No automóvel, a negociação visa sempre salvaguardar o coração da indústria na Alemanha. A Volkswagen pretende ser, em 2018, o maior construtor mundial

A mesma cultura domina hoje Detroit, onde o poderoso sindicato United Automobile Workers (UAW) defende a "relocalização" da indústria automóvel americana: Make It ln America. O UAW faz uma enorme pressão sobre os três grandes - General Motors, Ford e Chrysler -, que estiveram à porta da falência no fim de 2008. Para o seu presidente, Bob IZing, "a contratação colectiva é virtuosa na medida em que se orienta para o relançamento dos investimentos e do emprego."
A desindustrialização não é uma fatalidade da globalização, da deslocalização ou das crises. A Apple serve de exemplo colateral. Quando lançou o iPhone em 2007 e passou a sua montagem para a China, tinha 23.700 assalariados em Cupertino (Califórnia).
Hoje tem 47 mil, altamente qualificados. Criou 300 mil empregos indirectos nos EUA. O "coração" e os "frutos do negócio" permanecem na América.
Voltando ao automóvel: o exemplo alemão mostra que um país pode conservar - adaptando-se - as suas "jóias da coroa".
O caso de Itália é o inverso: a Fiat, ao negociar um contrato e um modelo de "governabilidade" dos estabelecimentos similar ao americano ou alemão, encontrou a resistência da maior central sindical, a CGIL, e a indiferença do patronato.
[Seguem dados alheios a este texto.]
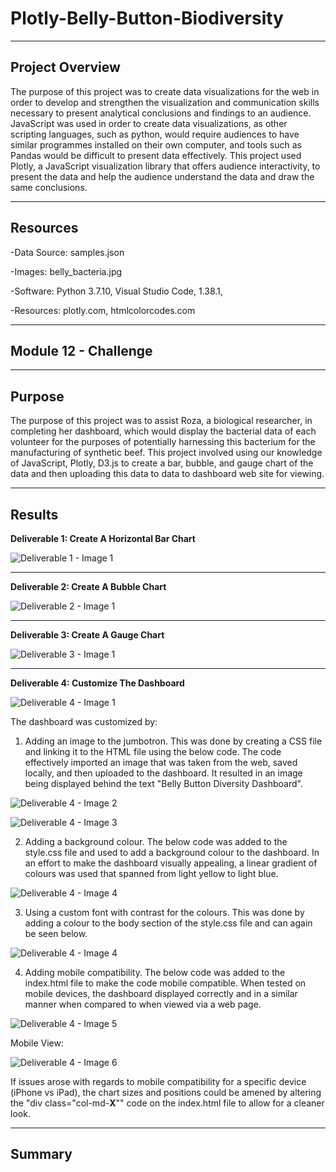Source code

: # **Plotly-Belly-Button-Biodiversity**

---------------------------------------------------------------------------------------------------------------------------------------------------------------------------------

## **Project Overview**

The purpose of this project was to create data visualizations for the web in order to develop and strengthen the visualization and communication skills necessary to present analytical conclusions and findings to an audience. JavaScript was used in order to create data visualizations, as other scripting languages, such as python, would require audiences to have similar programmes installed on their own computer, and tools such as Pandas would be difficult to present data effectively. This project used Plotly, a JavaScript visualization library that offers audience interactivity, to present the data and help the audience understand the data and draw the same conclusions. 

---------------------------------------------------------------------------------------------------------------------------------------------------------------------------------

## **Resources**

-Data Source: samples.json

-Images: belly_bacteria.jpg

-Software: Python 3.7.10, Visual Studio Code, 1.38.1,

-Resources: plotly.com, htmlcolorcodes.com

---------------------------------------------------------------------------------------------------------------------------------------------------------------------------------

## **Module 12 - Challenge** 

---------------------------------------------------------------------------------------------------------------------------------------------------------------------------------

## **Purpose**

The purpose of this project was to assist Roza, a biological researcher, in completing her dashboard, which would display the bacterial data of each volunteer for the purposes of potentially harnessing this bacterium for the manufacturing of synthetic beef. This project involved using our knowledge of JavaScript, Plotly, D3.js to create a bar, bubble, and gauge chart of the data and then uploading this data to data to dashboard web site for viewing.
  
---------------------------------------------------------------------------------------------------------------------------------------------------------------------------------

## **Results**

**Deliverable 1: Create A Horizontal Bar Chart**

![Deliverable 1 - Image 1](https://user-images.githubusercontent.com/92111396/150603846-b942b745-e137-4e4f-ac36-c1ce4a317113.PNG)

---------------------------------------------------------------------------------------------------------------------------------------------------------------------------------

**Deliverable 2: Create A Bubble Chart**

![Deliverable 2 - Image 1](https://user-images.githubusercontent.com/92111396/150603853-a8159cae-650b-43b5-ac76-80b4aa0c47d6.PNG)

---------------------------------------------------------------------------------------------------------------------------------------------------------------------------------

**Deliverable 3: Create A Gauge Chart**

![Deliverable 3 - Image 1](https://user-images.githubusercontent.com/92111396/150603864-ad0a311c-2738-439f-befe-eff3b9dfd4bf.PNG)

---------------------------------------------------------------------------------------------------------------------------------------------------------------------------------

**Deliverable 4: Customize The Dashboard**

![Deliverable 4 - Image 1](https://user-images.githubusercontent.com/92111396/150603877-42783d5a-fbe0-4d2c-8f06-01d9524d2674.PNG)

The dashboard was customized by:

1. Adding an image to the jumbotron. This was done by creating a CSS file and linking it to the HTML file using the below code. The code effectively imported an image that was taken from the web, saved locally, and then uploaded to the dashboard. It resulted in an image being displayed behind the text "Belly Button Diversity Dashboard".

![Deliverable 4 - Image 2](https://user-images.githubusercontent.com/92111396/150604525-ba73e28c-d8d6-4e3e-a869-6e9658382dde.PNG)


![Deliverable 4 - Image 3](https://user-images.githubusercontent.com/92111396/150604535-3218be1d-8c88-4398-83ce-5a2c097c14d9.PNG)


2. Adding a background colour. The below code was added to the style.css file and used to add a background colour to the dashboard. In an effort to make the dashboard visually appealing, a linear gradient of colours was used that spanned from light yellow to light blue.

![Deliverable 4 - Image 4](https://user-images.githubusercontent.com/92111396/150605149-37397b58-16e7-44fd-93d6-1ceed355d607.PNG)

3. Using a custom font with contrast for the colours. This was done by adding a colour to the body section of the style.css file and can again be seen below. 

![Deliverable 4 - Image 4](https://user-images.githubusercontent.com/92111396/150605149-37397b58-16e7-44fd-93d6-1ceed355d607.PNG)

4. Adding mobile compatibility. The below code was added to the index.html file to make the code mobile compatible. When tested on mobile devices, the dashboard displayed correctly and in a similar manner when compared to when viewed via a web page.

![Deliverable 4 - Image 5](https://user-images.githubusercontent.com/92111396/150605552-bfe1455b-a60f-487b-a098-827a73bdf526.PNG)

Mobile View:

![Deliverable 4 - Image 6](https://user-images.githubusercontent.com/92111396/150606229-7a22972e-ec2e-4952-98fa-a77fb97f53ef.PNG)


If issues arose with regards to mobile compatibility for a specific device (iPhone vs iPad), the chart sizes and positions could be amened by altering the "div class="col-md-**X**"" code on the index.html file to allow for a cleaner look.

---------------------------------------------------------------------------------------------------------------------------------------------------------------------------------

## **Summary**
Resultado: "emigra", paulatinamente, para Detroit, via Chrysler.
No caso da Peugeot, há a conjugação infeliz dos erros de estratégia empresariais com a impotência sindical.
Por fim, Detroit mostra - e será o mais relevante - que a decisão industrial não pertence exclusivamente ao capital e ao Estado: o sindicato foi o pivot da negociação, sobretudo na Chrysler. Os que se limitam à defesa das "grandes conquistas do século passado" são os que mais depressa tudo perdem."